● ACTIONS TO TAKE
• A. Answer these questions from the gratitude passage:
(i) What does paraphrasing mean?
(ii) What can be burned to add calm throughout the house?
(iii) What should be offered without the expectation of anything in return?
• B. Resume the gratitude passage after its last sentence, adding the next numbered point in the same style.

Showing Gratitude to Enhance Intimacy

1. Show interest in your partner's life.  

Use active listening skills by making eye contact, nodding your head, offering acknowledgement, all while demonstrating that you are listening. 

Try paraphrasing what your partner says.  (Repeat it back to them as you understand it.)  Try to imagine what their day has been like and the challenges you both may have come up against, show understanding and empathy.  Be willing to talk about the day to day events, without considering them to be boring or without meaning.  If it meant something to partner or was an important part of their day or week, it's worth understanding why it was significant and what impact it may have had on your partner.


2. Help your partner to relax.

If your partner is stressed, give them a relaxing evening.  Suggest a bath or better still draw a bath for them.  Light some candles or perhaps burn some essential oils to add calm throughout the house.  Offer a massage or backrub without the expectation of anything in return.  Simple gestures like packing the dishwasher or washing the dishes after dinner can be small but very meaningful.  If you are aware of what helps your partner to relax try to accommodate their needs.  Sometimes that can be as simple as picking up dinner on the way home or grabbing a nice wine to share.

Records:
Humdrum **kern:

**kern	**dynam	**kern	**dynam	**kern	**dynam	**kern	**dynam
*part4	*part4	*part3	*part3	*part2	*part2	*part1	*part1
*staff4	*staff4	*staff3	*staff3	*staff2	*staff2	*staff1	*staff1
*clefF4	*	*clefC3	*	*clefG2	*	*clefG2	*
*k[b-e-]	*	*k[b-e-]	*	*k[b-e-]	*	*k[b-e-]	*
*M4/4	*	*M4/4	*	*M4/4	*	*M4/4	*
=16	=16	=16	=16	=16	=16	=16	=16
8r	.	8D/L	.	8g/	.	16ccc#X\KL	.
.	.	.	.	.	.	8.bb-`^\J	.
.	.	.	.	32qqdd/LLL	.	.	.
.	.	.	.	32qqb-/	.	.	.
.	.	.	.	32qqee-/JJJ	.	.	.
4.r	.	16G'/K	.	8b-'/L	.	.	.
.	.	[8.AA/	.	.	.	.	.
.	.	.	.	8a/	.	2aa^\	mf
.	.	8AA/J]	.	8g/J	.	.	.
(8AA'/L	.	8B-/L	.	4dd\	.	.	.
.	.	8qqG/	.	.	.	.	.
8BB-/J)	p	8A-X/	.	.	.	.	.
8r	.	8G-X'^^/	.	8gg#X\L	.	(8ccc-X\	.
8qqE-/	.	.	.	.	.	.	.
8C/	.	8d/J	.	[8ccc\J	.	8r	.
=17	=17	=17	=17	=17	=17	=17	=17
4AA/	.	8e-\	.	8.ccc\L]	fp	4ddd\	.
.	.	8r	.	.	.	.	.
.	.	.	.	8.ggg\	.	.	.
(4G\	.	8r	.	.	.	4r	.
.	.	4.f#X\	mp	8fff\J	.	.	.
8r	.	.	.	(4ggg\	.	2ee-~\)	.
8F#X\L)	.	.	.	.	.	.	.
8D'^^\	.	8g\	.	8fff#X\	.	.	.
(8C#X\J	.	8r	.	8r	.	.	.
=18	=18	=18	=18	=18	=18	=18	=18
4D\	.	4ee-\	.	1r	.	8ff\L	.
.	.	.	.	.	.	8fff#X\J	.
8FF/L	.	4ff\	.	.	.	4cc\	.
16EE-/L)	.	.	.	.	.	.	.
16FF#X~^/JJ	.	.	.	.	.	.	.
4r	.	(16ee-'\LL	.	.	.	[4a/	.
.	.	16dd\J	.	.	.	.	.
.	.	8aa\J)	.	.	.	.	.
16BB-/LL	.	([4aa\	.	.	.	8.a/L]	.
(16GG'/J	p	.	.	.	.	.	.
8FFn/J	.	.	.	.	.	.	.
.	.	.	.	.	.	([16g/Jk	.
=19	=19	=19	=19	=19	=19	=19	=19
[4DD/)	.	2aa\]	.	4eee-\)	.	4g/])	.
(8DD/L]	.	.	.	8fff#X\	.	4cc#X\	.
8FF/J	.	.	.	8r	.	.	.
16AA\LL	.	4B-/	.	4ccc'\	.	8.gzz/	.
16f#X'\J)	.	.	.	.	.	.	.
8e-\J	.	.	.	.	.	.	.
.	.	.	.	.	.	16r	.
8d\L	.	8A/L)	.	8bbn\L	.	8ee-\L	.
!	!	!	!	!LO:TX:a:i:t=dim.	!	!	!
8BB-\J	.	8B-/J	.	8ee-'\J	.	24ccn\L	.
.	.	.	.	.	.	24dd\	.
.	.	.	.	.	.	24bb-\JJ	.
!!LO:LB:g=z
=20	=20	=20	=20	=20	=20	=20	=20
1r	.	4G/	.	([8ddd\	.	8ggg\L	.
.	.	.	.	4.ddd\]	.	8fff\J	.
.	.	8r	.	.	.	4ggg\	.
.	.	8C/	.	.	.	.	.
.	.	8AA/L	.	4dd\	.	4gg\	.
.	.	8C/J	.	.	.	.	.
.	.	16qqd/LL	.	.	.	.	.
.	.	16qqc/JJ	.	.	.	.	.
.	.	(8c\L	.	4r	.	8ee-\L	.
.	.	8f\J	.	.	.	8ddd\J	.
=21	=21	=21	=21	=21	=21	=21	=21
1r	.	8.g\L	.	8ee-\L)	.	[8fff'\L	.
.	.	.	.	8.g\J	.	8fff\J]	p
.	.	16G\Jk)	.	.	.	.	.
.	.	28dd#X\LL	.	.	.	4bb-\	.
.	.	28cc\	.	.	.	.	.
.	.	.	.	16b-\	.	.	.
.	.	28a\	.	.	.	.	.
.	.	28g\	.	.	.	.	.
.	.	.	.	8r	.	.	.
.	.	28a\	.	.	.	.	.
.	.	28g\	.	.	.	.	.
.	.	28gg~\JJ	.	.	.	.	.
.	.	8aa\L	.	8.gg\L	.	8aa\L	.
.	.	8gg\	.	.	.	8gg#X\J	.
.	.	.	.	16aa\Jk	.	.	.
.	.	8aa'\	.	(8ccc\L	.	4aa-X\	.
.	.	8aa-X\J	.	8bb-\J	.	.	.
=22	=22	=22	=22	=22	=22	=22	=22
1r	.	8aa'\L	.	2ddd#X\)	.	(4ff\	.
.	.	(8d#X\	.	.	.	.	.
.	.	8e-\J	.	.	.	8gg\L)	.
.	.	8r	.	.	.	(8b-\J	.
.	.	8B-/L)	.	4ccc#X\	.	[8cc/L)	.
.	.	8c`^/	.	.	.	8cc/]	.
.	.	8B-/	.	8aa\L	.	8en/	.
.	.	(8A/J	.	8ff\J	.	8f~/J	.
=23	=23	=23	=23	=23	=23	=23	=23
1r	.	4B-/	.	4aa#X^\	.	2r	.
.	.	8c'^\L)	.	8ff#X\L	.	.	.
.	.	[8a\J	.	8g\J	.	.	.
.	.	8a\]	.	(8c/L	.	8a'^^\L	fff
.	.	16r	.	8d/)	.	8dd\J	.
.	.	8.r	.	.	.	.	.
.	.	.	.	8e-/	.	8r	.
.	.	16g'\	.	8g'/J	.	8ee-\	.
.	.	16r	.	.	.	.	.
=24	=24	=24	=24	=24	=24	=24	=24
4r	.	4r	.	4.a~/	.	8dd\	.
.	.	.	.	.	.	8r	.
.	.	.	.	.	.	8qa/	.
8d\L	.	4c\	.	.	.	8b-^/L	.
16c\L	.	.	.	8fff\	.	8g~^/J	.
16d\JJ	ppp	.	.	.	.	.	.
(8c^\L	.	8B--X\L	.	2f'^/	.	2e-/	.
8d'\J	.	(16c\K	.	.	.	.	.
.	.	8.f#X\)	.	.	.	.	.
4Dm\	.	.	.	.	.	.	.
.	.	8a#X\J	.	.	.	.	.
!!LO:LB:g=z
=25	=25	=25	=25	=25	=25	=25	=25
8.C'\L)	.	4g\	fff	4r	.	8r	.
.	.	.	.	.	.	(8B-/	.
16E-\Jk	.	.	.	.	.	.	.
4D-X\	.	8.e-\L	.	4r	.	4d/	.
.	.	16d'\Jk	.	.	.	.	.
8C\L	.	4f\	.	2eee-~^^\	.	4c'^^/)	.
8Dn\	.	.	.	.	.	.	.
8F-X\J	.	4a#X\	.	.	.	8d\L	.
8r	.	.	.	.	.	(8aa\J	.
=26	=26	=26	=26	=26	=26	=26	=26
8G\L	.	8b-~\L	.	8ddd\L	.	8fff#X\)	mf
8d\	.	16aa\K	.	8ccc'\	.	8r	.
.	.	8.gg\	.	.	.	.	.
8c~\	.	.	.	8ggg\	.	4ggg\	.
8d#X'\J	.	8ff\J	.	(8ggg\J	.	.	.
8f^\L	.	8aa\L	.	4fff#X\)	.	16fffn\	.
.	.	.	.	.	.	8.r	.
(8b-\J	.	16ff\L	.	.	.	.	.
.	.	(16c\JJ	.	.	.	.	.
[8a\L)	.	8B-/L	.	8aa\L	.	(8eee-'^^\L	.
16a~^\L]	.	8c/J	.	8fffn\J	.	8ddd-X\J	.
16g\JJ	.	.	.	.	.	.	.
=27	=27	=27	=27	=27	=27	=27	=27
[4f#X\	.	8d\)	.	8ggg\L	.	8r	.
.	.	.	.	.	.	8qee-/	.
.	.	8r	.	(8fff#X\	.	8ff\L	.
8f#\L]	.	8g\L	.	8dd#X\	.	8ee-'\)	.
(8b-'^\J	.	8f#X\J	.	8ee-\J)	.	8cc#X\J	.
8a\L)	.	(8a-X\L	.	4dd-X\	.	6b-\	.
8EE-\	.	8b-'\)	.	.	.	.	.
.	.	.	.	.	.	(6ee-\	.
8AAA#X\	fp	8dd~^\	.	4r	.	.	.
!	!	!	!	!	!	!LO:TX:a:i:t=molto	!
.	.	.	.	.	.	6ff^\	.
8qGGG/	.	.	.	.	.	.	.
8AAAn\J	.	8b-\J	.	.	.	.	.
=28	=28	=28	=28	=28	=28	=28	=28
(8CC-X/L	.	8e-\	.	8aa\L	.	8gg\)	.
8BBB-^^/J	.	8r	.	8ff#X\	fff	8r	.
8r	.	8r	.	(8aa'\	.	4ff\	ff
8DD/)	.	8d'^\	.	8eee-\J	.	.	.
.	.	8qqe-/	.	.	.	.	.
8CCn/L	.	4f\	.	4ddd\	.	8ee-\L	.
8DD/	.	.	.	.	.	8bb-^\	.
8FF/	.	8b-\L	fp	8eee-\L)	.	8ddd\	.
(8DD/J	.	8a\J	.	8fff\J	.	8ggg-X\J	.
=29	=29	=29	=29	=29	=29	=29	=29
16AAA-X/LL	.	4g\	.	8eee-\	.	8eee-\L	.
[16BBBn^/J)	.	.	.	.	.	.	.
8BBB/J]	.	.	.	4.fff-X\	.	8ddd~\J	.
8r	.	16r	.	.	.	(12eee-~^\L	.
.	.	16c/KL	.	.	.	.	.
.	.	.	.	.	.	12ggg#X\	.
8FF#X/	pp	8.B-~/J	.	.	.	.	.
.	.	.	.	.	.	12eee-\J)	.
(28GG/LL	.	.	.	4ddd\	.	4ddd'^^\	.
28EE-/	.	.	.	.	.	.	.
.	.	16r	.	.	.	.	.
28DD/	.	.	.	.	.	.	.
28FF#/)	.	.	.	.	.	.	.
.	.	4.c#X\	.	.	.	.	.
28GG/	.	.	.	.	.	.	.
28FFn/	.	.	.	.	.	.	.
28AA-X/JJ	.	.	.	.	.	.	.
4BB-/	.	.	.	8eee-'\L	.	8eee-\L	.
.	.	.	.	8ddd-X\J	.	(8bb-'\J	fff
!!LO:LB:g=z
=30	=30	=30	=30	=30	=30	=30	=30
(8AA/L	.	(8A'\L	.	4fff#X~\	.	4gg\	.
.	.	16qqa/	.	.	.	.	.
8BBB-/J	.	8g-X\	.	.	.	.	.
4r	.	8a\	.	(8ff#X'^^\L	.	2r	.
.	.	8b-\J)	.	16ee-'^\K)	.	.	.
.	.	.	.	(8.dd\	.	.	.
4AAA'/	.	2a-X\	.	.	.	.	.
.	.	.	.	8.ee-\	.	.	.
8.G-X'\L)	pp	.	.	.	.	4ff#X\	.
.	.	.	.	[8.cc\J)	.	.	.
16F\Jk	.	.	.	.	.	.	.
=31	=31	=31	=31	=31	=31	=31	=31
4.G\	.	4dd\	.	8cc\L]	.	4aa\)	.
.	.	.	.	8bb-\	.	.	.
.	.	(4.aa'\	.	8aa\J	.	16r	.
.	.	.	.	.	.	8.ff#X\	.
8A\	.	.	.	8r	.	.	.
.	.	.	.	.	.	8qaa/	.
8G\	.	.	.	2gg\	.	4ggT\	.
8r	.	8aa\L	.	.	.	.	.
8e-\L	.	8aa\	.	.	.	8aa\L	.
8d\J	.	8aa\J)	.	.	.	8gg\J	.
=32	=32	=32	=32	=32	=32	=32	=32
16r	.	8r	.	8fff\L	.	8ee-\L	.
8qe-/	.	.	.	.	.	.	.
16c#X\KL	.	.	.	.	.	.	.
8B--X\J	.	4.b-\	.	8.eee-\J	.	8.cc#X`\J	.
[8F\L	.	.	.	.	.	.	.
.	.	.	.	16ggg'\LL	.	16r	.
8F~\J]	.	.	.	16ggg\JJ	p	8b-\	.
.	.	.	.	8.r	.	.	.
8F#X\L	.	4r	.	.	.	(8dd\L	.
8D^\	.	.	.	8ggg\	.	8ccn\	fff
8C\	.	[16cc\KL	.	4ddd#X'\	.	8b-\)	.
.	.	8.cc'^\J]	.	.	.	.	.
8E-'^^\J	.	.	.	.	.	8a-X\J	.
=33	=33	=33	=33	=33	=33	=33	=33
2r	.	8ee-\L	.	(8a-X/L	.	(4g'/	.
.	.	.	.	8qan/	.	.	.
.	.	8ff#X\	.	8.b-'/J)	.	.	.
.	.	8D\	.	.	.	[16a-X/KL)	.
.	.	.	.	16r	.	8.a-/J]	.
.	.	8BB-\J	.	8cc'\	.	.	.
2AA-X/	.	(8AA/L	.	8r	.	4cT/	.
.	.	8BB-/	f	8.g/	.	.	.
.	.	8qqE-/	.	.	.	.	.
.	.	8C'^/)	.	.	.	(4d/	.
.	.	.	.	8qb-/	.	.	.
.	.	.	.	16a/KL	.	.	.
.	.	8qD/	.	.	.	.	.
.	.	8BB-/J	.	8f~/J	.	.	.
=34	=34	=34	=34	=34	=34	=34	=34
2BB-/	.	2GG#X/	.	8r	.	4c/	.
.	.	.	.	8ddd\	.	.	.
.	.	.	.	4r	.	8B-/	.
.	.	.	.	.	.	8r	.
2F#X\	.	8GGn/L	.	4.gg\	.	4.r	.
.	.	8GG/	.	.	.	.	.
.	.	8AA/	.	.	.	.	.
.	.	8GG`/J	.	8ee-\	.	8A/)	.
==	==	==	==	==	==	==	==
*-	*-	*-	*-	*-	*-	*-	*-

● ANSWERS PER TASK
• A.
(i) Repeating what your partner says back to them as you understand it.
(ii) Essential oils.
(iii) A massage or backrub.

• B.
3. Give Compliments.

Remember to compliment your partner.  Most couples know the art of complimenting one another, but lose that art over the years.  Think back to when you first met and all of the little things you admired in your partner. It doesn't matter if you've complimented your partner over and over, everyone likes to hear the 'good stuff' occasionally. 

You don't have to go overboard.  All this requires is a simple token of gratitude for what you truly appreciate in your partner.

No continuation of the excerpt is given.